Interestingly the visual perception changes in patients afflicted with macular degeneration:
"Haidinger's brushes are an entoptic effect of the human visual system that enables us to detect polarized light. However, individual perceptions of Haidinger's brushes can vary significantly. We find that the birefringence of the cornea influences the rotational motion and the contrast of Haidinger's brushes and may offer an explanation for individual differences. We have devised an experimental setup to simulate various phase shifts of the cornea and found a switching effect in the rotational dynamics of Haidinger's brushes. In addition, age related macular degeneration reduces the polarization effect of the macula and thus also leads to changes in the brush pattern."


Anonymous said...

Are we supposed to see something special in the image?

Anonymous Coward said...

no it's an artistic representation of what it may look like to people who are sensitive to polarized light.

Anonymous said...

It's a decent representation of what I see.

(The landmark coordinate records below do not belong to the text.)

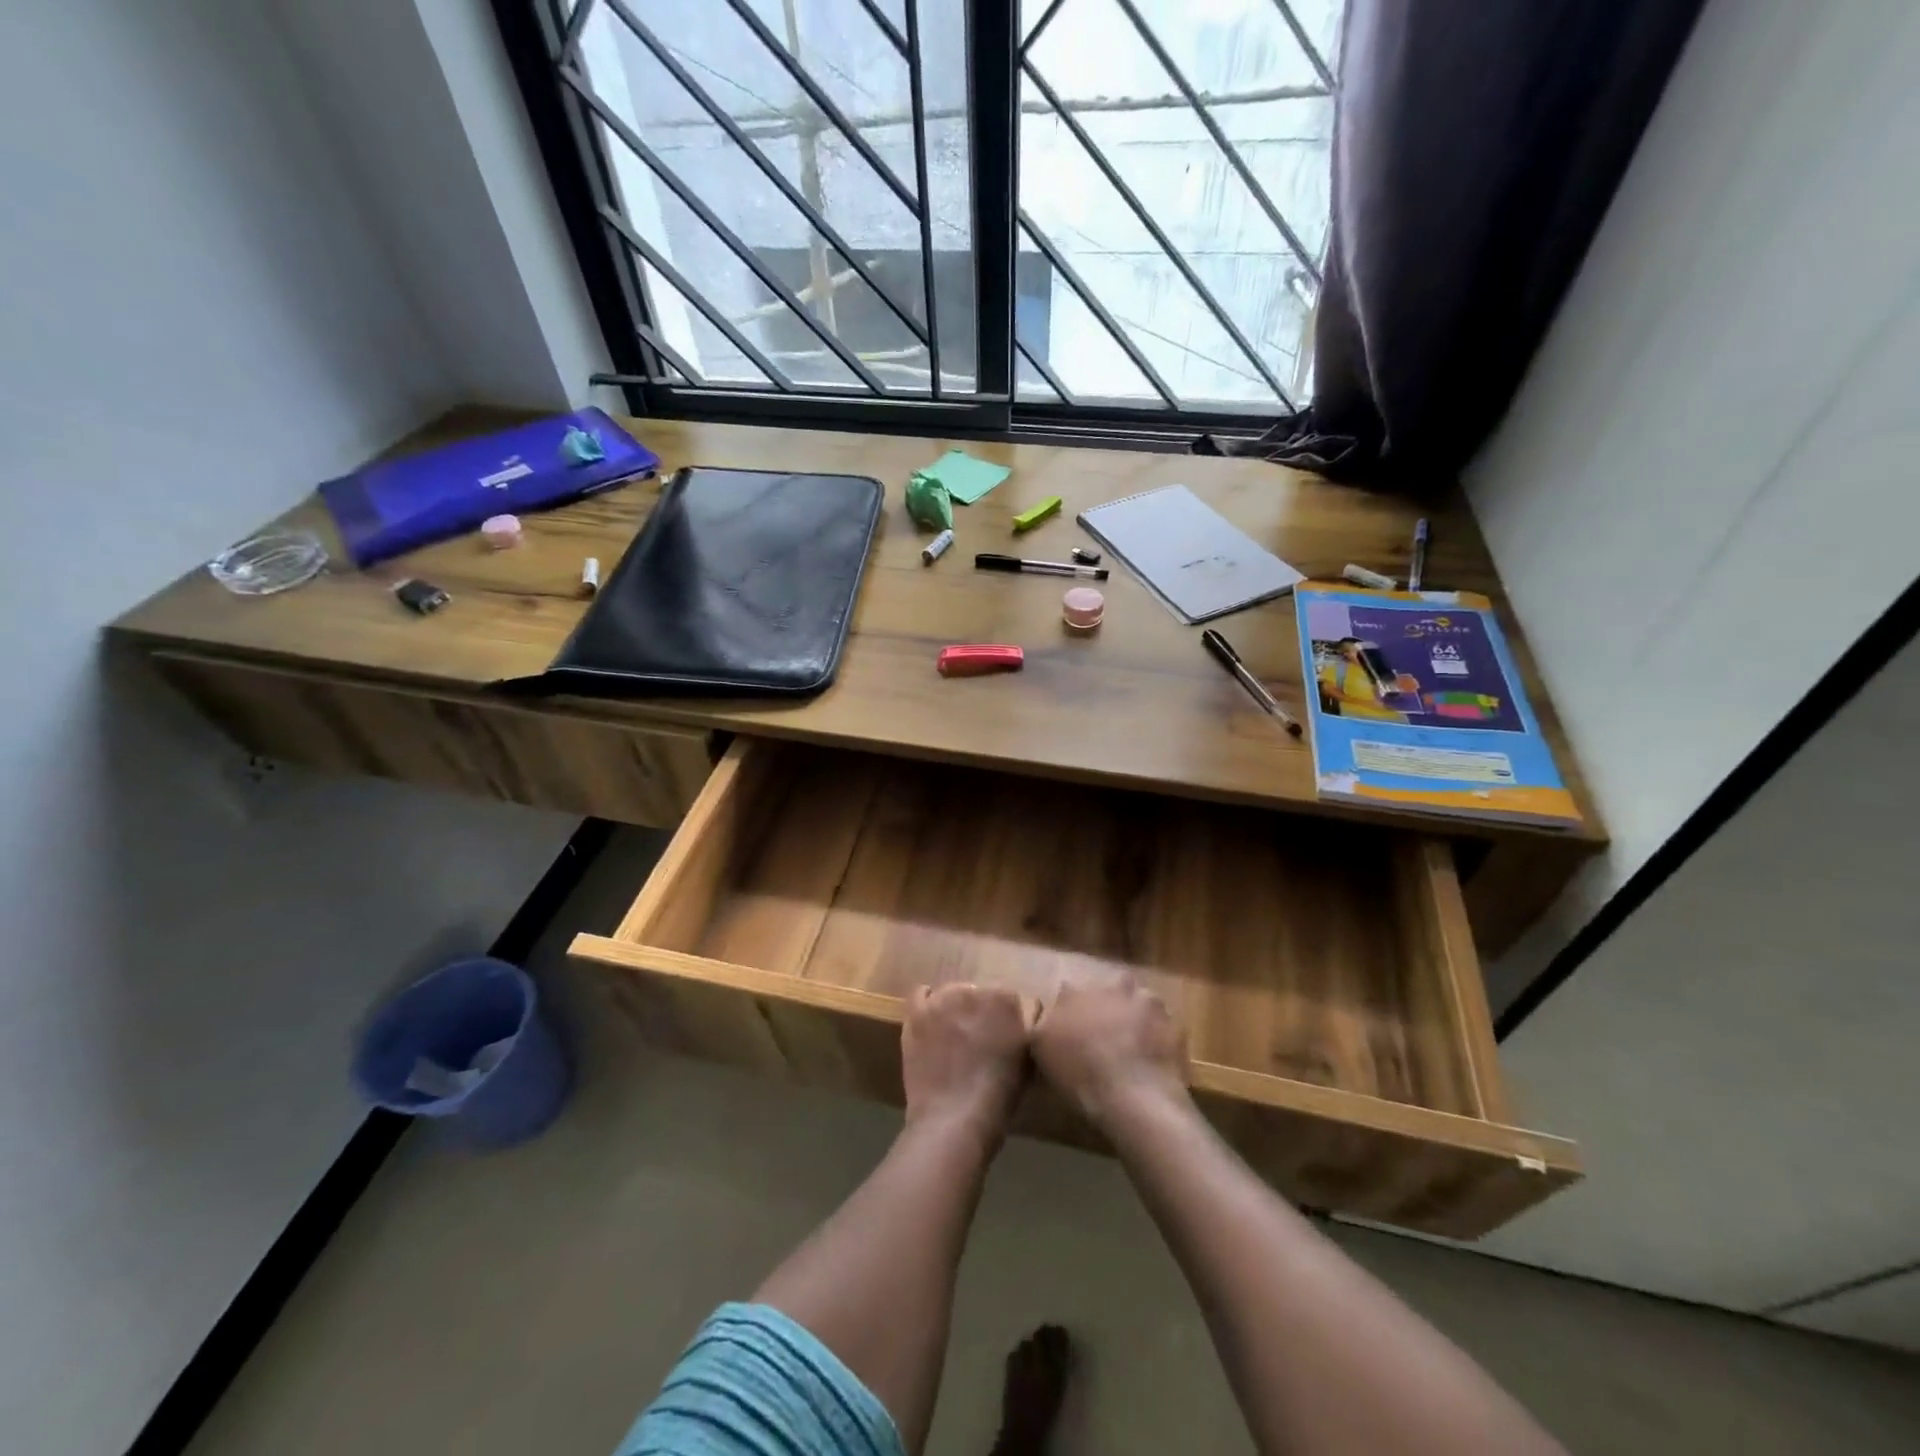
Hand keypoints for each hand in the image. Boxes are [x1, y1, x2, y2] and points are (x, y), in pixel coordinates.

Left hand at [901, 983, 1033, 1137]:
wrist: (954, 1117)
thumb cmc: (999, 1095)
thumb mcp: (1028, 1060)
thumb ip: (1027, 1029)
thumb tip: (1024, 1017)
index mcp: (1005, 999)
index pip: (1007, 997)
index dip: (1004, 1017)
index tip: (1003, 1035)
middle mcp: (973, 990)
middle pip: (977, 992)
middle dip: (978, 1011)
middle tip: (977, 1038)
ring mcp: (942, 1000)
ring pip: (950, 993)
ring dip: (953, 1009)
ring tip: (953, 1034)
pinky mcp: (917, 1014)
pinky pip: (920, 994)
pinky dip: (927, 1003)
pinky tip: (930, 1019)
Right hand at [1032, 974, 1187, 1129]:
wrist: (1133, 1098)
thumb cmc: (1081, 1075)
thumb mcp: (1041, 1051)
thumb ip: (1040, 1023)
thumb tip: (1043, 1012)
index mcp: (1075, 992)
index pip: (1068, 990)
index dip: (1070, 1009)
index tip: (1071, 1027)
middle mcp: (1110, 986)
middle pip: (1107, 988)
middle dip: (1107, 1003)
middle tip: (1106, 1031)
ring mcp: (1144, 1001)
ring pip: (1138, 1000)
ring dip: (1135, 1014)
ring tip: (1133, 1043)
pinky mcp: (1172, 1022)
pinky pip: (1162, 1024)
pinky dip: (1158, 1034)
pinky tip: (1153, 1055)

The orientation of the pattern changes based on the polarization. Which is (blue/yellow) vertical, horizontal, or diagonal. Also sometimes the blue parts form the "dumbbell" over the yellow, and sometimes the it appears that the yellow reaches across the blue.

Open an empty browser window, assuming it will be all white and stare at the center for a few moments. If you see whisps of blue or yellow, that's it. Learning to see it is somewhat like learning the night vision practice of averted vision. What I see when I use my LCD this way is about the same size as the image on the web page, perhaps a little smaller.